Although I have had LR/PS CC for 2 years I am not a big fan of the subscription model. I don't use the cloud. From time to time I think about switching, but I have tens of thousands of edited photos in LR using non-destructive editing. That is a big lock in. The same, of course, is true with any non-destructive editor since they are all proprietary. I like LR a lot and the new LR Classic has gotten a pretty nice speed up. I am concerned about what other changes Adobe may spring on us in the future though. Also rental price increases will probably come along.
Actually I wish instead of $10/month for LR/PS that they had a $4/month for LR only. I never use PS CC. The few times I want to use a bit-mapped editor I have to use PSE 9 because the 2 plug-ins I use for film scans are 32-bit and they don't work in PS CC.

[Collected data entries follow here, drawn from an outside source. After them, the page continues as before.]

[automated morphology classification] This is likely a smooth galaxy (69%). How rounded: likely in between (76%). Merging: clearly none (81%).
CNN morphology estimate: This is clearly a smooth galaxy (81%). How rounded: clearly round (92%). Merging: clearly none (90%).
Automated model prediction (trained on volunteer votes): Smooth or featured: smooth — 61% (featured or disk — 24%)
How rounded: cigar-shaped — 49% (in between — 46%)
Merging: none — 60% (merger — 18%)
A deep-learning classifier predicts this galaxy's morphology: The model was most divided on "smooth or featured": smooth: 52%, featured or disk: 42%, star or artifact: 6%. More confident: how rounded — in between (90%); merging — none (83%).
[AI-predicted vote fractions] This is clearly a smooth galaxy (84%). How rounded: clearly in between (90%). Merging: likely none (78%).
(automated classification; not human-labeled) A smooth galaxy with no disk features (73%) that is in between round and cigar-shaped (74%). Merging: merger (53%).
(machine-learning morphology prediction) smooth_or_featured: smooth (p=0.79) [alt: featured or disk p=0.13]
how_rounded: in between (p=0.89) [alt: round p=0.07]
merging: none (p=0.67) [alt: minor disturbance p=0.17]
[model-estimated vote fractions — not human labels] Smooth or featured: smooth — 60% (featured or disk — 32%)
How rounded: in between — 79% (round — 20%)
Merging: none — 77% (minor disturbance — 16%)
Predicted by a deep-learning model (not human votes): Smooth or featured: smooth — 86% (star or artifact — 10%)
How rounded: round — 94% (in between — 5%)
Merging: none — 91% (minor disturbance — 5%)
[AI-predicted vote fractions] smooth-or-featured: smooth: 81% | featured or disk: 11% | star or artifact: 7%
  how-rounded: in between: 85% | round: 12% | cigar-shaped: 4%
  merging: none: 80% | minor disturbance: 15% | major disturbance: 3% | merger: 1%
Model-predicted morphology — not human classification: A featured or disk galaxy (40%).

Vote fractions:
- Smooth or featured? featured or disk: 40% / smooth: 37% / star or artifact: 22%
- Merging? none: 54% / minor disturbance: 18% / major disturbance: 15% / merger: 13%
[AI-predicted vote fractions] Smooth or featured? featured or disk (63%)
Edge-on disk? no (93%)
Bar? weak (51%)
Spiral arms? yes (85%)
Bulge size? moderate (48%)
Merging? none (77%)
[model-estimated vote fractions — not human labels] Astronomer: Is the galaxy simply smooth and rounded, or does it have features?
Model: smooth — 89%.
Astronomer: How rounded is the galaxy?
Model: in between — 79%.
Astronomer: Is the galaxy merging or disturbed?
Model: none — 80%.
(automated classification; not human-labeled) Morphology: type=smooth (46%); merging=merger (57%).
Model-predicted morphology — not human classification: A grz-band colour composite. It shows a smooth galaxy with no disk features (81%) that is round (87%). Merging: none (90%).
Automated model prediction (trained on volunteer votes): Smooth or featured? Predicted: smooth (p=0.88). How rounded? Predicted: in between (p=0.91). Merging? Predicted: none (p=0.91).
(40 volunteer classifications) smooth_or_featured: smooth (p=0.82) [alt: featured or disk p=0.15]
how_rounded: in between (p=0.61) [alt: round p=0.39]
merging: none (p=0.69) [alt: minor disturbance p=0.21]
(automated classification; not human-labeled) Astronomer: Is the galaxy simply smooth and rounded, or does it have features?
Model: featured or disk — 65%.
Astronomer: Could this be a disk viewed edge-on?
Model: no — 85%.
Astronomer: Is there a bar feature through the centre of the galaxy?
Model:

I also don't use Photoshop, I agree $4 per month is more reasonable for Lightroom only. Firstly, I now have layers and more processing capability in Capture One. Secondly, for the occasional stuff, I use the free GIMP software. Supports plugins, not sure about 32-bit ones.
My biggest fear of moving was exactly the thousands and thousands of photos that I would lose the ability to edit. But that was before Capture One. If I edit an old photo I now WANT to re-edit it in Capture One, because I can do better with it.
Bit of a rant here, apologies:
I'm not in principle opposed to rental, but the Adobe promise was that because they have a regular income stream we would receive many feature updates, even if in smaller batches, over time. Not only has this not happened, but the software itself has large performance issues which keep on getting worse. Maybe CC Classic helps with that.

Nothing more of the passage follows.